At 9:47 AM -0800 2/17/08, Paul Hoffman wrote:
...
This seems to be driven externally by insurance firms that tell
their customers to only use equipment whose cryptographic
subsystems/modules have been (or are going to be) evaluated
formally under FIPS-140.

That is unreasonable. The ratio of "number of systems that use
crypto" to "number of systems that have been or are going to be
evaluated formally under FIPS-140" is incredibly high. The FIPS 140
evaluation process is horribly broken on a number of axes, and all
the vendors in the field know it and complain privately about it.

If you had instead said "have been (or at least could be) evaluated",
I would agree with you. Buyers want to know that, if pressed hard,
they can say "well, it is like that other system over there that got
certified", and to do that, the uncertified system has to at least
support all the right crypto. There is a noticeable but
non-quantifiable preference for systems with a FIPS 140 certificate,
but (outside the USGovt, of course) nearly no hard demand.

Paul,

Can you share the reasons cited by vendors to support the notion that the FIPS 140 process is broken. Compared to other security evaluation criteria, e.g. CC or the old Organge Book, most security folks I know view the FIPS 140 evaluation program as well managed and not very onerous.

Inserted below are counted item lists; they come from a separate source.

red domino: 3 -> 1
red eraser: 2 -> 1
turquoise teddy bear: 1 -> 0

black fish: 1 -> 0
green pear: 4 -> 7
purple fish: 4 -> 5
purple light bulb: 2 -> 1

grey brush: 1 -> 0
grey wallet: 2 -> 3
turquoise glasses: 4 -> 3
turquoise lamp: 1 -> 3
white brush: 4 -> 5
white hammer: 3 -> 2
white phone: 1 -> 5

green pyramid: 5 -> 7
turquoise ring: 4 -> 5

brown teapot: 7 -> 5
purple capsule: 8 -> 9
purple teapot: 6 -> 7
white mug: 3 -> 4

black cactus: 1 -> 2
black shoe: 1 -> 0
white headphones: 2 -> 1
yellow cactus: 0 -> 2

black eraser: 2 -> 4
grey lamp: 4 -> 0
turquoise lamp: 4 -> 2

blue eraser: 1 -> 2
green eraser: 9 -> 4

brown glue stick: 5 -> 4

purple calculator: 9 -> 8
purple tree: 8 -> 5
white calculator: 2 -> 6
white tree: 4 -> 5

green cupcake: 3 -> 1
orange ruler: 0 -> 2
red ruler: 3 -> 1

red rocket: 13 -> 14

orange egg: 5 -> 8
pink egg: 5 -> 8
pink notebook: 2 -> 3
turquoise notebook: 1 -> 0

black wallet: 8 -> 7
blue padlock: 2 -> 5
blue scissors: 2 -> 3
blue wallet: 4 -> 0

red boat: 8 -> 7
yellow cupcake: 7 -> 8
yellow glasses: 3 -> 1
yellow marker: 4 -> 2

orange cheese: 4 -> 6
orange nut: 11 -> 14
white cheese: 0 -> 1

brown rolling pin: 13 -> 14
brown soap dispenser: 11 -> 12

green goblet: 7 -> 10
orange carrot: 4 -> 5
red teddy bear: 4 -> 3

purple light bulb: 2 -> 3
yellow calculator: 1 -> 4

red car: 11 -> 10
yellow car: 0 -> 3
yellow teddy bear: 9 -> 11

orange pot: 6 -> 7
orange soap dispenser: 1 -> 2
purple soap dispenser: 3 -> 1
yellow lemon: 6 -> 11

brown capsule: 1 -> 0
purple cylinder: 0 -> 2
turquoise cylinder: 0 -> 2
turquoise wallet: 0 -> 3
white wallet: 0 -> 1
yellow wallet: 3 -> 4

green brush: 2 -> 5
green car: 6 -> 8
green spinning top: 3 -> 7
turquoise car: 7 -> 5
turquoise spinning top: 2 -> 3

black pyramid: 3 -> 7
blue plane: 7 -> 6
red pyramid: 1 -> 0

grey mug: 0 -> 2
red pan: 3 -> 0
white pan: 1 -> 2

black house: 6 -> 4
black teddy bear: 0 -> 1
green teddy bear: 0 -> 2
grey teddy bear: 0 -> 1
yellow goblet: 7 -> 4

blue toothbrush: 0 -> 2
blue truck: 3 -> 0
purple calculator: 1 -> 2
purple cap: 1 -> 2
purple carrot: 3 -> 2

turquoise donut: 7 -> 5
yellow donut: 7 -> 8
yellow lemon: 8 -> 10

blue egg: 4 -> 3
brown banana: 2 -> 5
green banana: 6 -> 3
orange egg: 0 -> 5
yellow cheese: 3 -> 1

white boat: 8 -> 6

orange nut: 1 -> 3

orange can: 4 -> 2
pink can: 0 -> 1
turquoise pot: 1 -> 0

Also, if buyers believe that a device that "could be evaluated" is good enough, they are being rather naive. Experience with the FIPS 140 program has shown that a significant fraction of of products submitted for evaluation fail the process. Presumably a vendor submitting a product for evaluation believes that the product is ready, and will pass, otherwise the vendor is wasting money on the evaluation effort. The fact that many products fail evaluation (for good security reasons), tells me that a vendor's claim that a product "could be evaluated" is not much of an assurance.